Il sindaco ha sottolineato anche la parte legata alla sosta: “Parallelamente al lotto in variazione partirà la ristrutturazione del livello -1, con circa 160 posti auto. Una parte sarà a rotazione pubblica, un’altra in box che potranno essere venduti o concessi. Le entrate aiuteranno a riequilibrare l’impatto economico”.

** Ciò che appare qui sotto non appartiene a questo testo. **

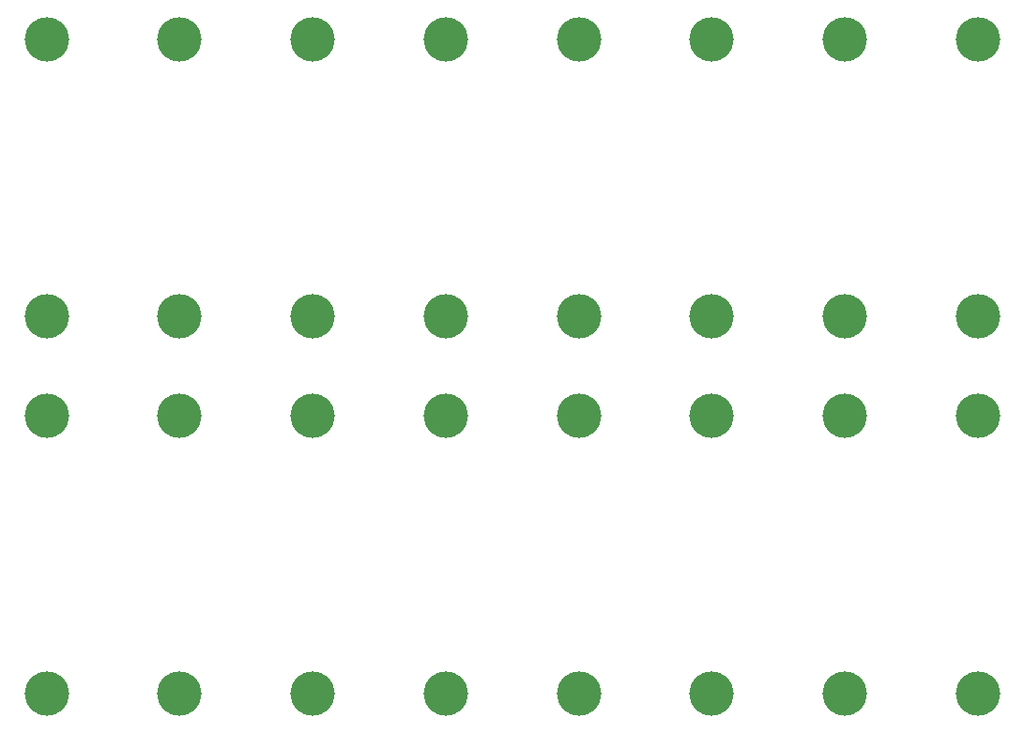
<source format=gbr>
%TF.GenerationSoftware,KiCad,Pcbnew,8.0.2*%
%TF.CreationDate,2024-06-26T18:14:25+07:00*%
%TF.ProjectId,capacitor_100nF_100V_Panel,63617061-6369-4746-9f72-5f3130306e46,rev?*%
%TF.SameCoordinates,Original*%
%TF.FileFunction,Soldermask,Bot*%
%TF.FilePolarity,Negative*%
%FSLAX46Y46*%
G04 Gerber Fmt 4.6, Leading zero omitted, Abs format (unit mm)*
G04 Created by KiCad (PCBNEW 8.0.2) date 2024-06-26 18:14:25*
%MOMM*%
%LPD*%
G01*
G04 APERTURE LIST*
%ADD10C,4.000000*%
G04 APERTURE END LIST*
D10*
%TO.C,J2*%
X65000000Y-36500500D03*
%TD*%
%TO.C,J1*%
X17000000Y-45500500D03*
%TD*%
%TO.C,J2*%
X53000000Y-70500500D03*
%TD*%
%TO.C,J1*%
X41000000Y-45500500D03*
%TD*%
%TO.C,J2*%
X41000000Y-70500500D03*
%TD*%
%TO.C,J2*%
X5000000Y-70500500D03*
%TD*%
%TO.C,J2*%
X5000000Y-36500500D03*
%TD*%
%TO.C,J2*%
X29000000Y-70500500D03*
%TD*%
%TO.C,J1*%
X65000000Y-45500500D03*
%TD*%
%TO.C,J1*%
X53000000Y-11500500D03*
%TD*%
%TO.C,J2*%
X77000000Y-36500500D03*
%TD*%
%TO.C,J2*%
X65000000Y-70500500D03*
%TD*%
%TO.C,J2*%
X89000000Y-70500500D03*
%TD*%
%TO.C,J1*%
X77000000Y-11500500D03*
%TD*%
%TO.C,J2*%
X17000000Y-70500500D03*
%TD*%
%TO.C,J1*%
X5000000Y-11500500D03*
%TD*%
%TO.C,J1*%
X41000000Y-11500500D03*
%TD*%
%TO.C,J1*%
X29000000Y-45500500D03*
%TD*%
%TO.C,J1*%
X77000000Y-45500500D03*
%TD*%
%TO.C,J1*%
X29000000Y-11500500D03*
%TD*%
%TO.C,J2*%
X77000000Y-70500500D03*
%TD*%
%TO.C,J1*%
X65000000Y-11500500D03*
%TD*%
%TO.C,J2*%
X41000000Y-36500500D03*
%TD*%
%TO.C,J2*%
X29000000Y-36500500D03*
%TD*%
%TO.C,J1*%
X17000000Y-11500500D03*
%TD*%
%TO.C,J2*%
X53000000Y-36500500D03*
%TD*%
%TO.C,J1*%
X53000000Y-45500500D03*
%TD*%
%TO.C,J1*%
X89000000Y-11500500D03*
%TD*%
%TO.C,J2*%
X17000000Y-36500500D03*
%TD*%
%TO.C,J2*%
X89000000Y-36500500D03*
%TD*%
%TO.C,J1*%
X5000000Y-45500500D03*
%TD*%
%TO.C,J1*%
X89000000Y-45500500D03*
%TD*%
M02*

</source>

Ma l’opposizione non ci sta. Cascino ha puntato il dito sul metodo: “Vi siete sbagliati del 30% sui costi, da 2,8 a 3,9 milioni. E chiedete adesso un milione e cento in più a debito, senza che il progetto sia ancora approvato. In delibera scrivete voi stessi che è ‘di prossima approvazione’. Si può davvero chiedere al Consiglio di votare un mutuo senza avere in mano il progetto definitivo? Non è questione di merito, ma di trasparenza e programmazione”.
Toni duri anche da Giuseppe Federico, che ha chiesto un piano economico-finanziario più chiaro: “Qui parliamo di soldi dei cittadini. Quali sono i costi e quali le entrate certe? Oltre ai mutui già accesi, oggi se ne aggiunge un altro da 1,1 milioni. Ci dite che sarà coperto con la sosta e con i box, ma serve un prospetto preciso. Altrimenti rischiamo di comprimere altre opere prioritarie del triennale, come la messa in sicurezza idraulica di Arma”.
La partita di Park24 resta dunque un terreno politico incandescente: per la maggioranza un investimento “necessario e ambizioso” per chiudere una ferita ventennale; per l’opposizione un passo avanti “senza basi solide”, che impegna i cittadini a un nuovo debito senza aver prima approvato un progetto dettagliato. Quel che è certo è che la sfida va oltre i numeri di bilancio: si gioca sulla credibilità di un’opera simbolo, attesa da due decenni e che promette di ridisegnare il cuore di Arma.
Per presentare il progetto a tutta la cittadinanza, l’amministrazione comunale ha organizzato un incontro pubblico a Villa Boselli, giovedì 9 ottobre alle 21.